Professor Niakan is Director of the Centre for Trophoblast Research, and Co-Chair of the Cambridge Reproduction Interdisciplinary Research Centre. She said: “I’m honoured by this tremendous recognition of our research, which has involved an entire team of dedicated and talented colleagues. I'm also very grateful to generous patient donors and collaborators who supported our research over many years. I look forward to contributing to EMBO's mission to promote international collaborations, support talented early career researchers and inform science policy.”. Professor Niakan's research focuses on the molecular mechanisms that regulate early human development. With her team she investigates mechanisms that are conserved and divergent using comparative embryology approaches. These insights are used to inform and expand the repertoire of human embryonic and extraembryonic stem cell models.

 

Professor Rawlins is Senior Group Leader at the Gurdon Institute and Professor of Developmental Physiology at PDN. On her election, she said: “I’m extremely grateful to my lab members, collaborators and mentors who have worked with me to develop the fun projects that are now being recognised by EMBO. It feels wonderful to be recognised by the European scientific community when I still feel like the ordinary kid from South Yorkshire, and it will be exciting to interact with other members.”. Professor Rawlins' research is focused on lung development and stem cells.

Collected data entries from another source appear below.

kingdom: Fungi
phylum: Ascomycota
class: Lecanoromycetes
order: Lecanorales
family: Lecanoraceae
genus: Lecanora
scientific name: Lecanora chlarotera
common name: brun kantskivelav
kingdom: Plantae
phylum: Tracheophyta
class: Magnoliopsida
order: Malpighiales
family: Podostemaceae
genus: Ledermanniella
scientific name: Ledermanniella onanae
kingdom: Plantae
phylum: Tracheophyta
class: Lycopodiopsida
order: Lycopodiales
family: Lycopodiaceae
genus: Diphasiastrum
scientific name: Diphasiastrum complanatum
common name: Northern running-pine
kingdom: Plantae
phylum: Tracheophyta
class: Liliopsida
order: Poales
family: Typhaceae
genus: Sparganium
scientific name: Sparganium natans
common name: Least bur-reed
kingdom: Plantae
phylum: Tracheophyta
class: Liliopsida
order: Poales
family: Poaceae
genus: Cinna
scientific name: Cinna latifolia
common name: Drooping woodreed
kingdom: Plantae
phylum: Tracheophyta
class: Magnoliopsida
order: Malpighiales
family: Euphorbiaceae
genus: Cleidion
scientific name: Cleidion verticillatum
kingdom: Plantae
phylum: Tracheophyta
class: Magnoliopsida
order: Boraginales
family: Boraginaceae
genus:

Her lab has developed human lung models that can be grown in a dish, and a series of tools to genetically manipulate them, allowing the fundamental mechanisms of human lung development to be investigated.

 

More than 2100 life scientists make up the Membership of EMBO, with 92 Nobel laureates among those who have previously been elected. EMBO Members guide the execution of the EMBO Programmes and activities, for example by evaluating funding applications, serving on EMBO Council and committees, and contributing to initiatives such as training, policy, outreach and mentorship. New members are nominated and elected by the existing EMBO Membership.

EMBO will formally welcome the new members at a meeting of the EMBO community between 29 October and 1 November 2024 in Heidelberg, Germany.